Когда прибыла скорая помощь, сердитая тетка в костюме фельдшера оттеснила меня в сторону. Эмиля погрузили в машину, захлопнули дверцу, и машина унеслась. Он даже слова не проронил на прощание. Смотрел в пустоту туманным взглядом и, кажется, уже не замечал нас.
— Куда его повезли? — попыталась я выяснить.
Мне хотелось ехать за ним, сидеть в приемном покое, ждать новостей от хирурга. Только бы успели и сердце бы справилось с ранением, затем с наркозом.
— Вам нельзя с ним, — отрезал полицейский. — Поезжайте домой, отдохните, вам позвонят.
Ребенок хныкал от усталости и голода, а у меня не было сил спорить. Разжалобить я никого не сумею. К Эмилю меня больше не пустят.
Меня отвезли в квартиру на Береговой.
Первые часы были самыми тяжелыми. Я ходила по квартире, не включив свет. Когда привезли маму, она поняла мое состояние и не трогала. Унесла ребенка, я услышала, как она гремит дверцами шкафов на кухне, вздыхает, заказывает продукты, кормит малыша… Позвала меня поесть, но я отмахнулась, хотя забыла, когда ела в последний раз. Желудок сводило от судорог, но это не голод. Страх. Темная грызущая тоска, знакомая мне по жизни с Эмилем. Мама ушла в детскую, прикрыла дверь. Только светящаяся полоска под дверью напоминала, что я не одна.
Я бродила по квартире, обняв себя. Пронзительным взглядом смотрела в окна: на набережную, реку, а казалось, на всю мою жизнь. Моя боль, моя любовь, мое сердце заключены в пределах нескольких улиц Ростова. Телефон молчал.

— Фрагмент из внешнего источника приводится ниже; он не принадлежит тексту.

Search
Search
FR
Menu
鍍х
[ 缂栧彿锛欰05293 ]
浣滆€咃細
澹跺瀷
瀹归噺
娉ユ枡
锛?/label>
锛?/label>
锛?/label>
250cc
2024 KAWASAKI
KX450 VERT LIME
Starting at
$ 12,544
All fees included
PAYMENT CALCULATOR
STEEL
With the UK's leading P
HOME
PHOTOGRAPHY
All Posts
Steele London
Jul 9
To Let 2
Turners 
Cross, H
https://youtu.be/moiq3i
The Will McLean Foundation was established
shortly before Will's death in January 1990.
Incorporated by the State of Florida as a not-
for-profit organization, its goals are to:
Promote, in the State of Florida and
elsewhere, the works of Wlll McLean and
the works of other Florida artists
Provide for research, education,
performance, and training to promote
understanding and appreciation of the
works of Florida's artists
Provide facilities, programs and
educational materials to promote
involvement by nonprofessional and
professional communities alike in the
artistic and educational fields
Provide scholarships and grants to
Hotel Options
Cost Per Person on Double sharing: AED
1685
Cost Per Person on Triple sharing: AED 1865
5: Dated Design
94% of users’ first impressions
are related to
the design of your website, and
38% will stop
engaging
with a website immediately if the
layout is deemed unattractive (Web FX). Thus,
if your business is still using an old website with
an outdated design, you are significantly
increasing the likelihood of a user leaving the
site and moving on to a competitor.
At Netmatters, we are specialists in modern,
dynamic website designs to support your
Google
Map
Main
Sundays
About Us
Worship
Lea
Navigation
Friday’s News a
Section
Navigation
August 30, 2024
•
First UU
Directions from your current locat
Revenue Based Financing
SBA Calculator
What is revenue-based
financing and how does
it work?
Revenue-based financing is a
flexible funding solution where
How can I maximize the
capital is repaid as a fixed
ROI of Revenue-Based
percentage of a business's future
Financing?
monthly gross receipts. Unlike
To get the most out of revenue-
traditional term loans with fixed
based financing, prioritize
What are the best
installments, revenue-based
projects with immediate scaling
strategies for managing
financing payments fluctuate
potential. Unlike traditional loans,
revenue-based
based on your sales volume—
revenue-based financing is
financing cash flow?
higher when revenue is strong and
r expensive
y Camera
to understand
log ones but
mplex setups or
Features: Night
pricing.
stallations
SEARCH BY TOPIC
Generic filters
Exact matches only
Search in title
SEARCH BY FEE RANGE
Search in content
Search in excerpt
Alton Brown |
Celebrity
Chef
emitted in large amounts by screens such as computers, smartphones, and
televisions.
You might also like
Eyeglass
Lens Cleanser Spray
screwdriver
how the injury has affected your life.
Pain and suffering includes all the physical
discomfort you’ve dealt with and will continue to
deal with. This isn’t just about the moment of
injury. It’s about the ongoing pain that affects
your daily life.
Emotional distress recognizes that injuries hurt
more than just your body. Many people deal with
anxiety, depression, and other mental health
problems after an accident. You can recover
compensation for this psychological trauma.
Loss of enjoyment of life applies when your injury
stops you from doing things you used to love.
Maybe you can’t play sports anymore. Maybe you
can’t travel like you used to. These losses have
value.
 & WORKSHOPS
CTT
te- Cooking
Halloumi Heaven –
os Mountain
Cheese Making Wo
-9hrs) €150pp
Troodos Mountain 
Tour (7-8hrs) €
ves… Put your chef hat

Я ходила кругами и представляла Эмиля на операционном столе. Молилась и вспоминала, как он носил меня, умирающую заживо, на руках. Взгляд зацепился за открытую дверь в кабинет. После похорон мы впервые встретились там. И туда потянуло, словно кабинет еще хранил следы его присутствия.
На полу так и остались разбросанными листы из порванного дневника. Я опустилась на колени и начала складывать их в стопку. Уличного света хватило, чтобы я прочла несколько слов. Мои воспоминания, чувства. Эмиль читал его. Читал в прямо моем сердце. Может быть, поэтому смог меня понять?
Я от этих чувств отвыкла — переболела ими и успокоилась. Читала, как что-то чужое и вместе с тем, родное и интимное. Грудь раздирало от тоски, напоминающей безысходную грусть первого года с Эмилем. Почти поминутно я вспоминала нашу жизнь, самые яркие моменты. Боже, сколько между нами было… Я бы ни минуты не отдала. Даже самое злое, страшное и жестокое себе бы оставила. Мы всё пережили вместе. Эмиль сделал меня счастливой…
Когда зазвонил телефон, я все еще сидела на полу и перебирала страницы.
Я включила телефон, но ничего не смогла сказать женскому голосу, который спросил мое имя. Затаилась от страха, как ребенок перед грозой, хотя женщина была приветливой…
— Операция прошла успешно! С вашим мужем все хорошо, не волнуйтесь. Через несколько дней сможете поговорить.
Мне понадобилось около минуты, чтобы понять — мне не показалось, не привиделось, и я не выдаю желаемое за действительное. С ним все в порядке.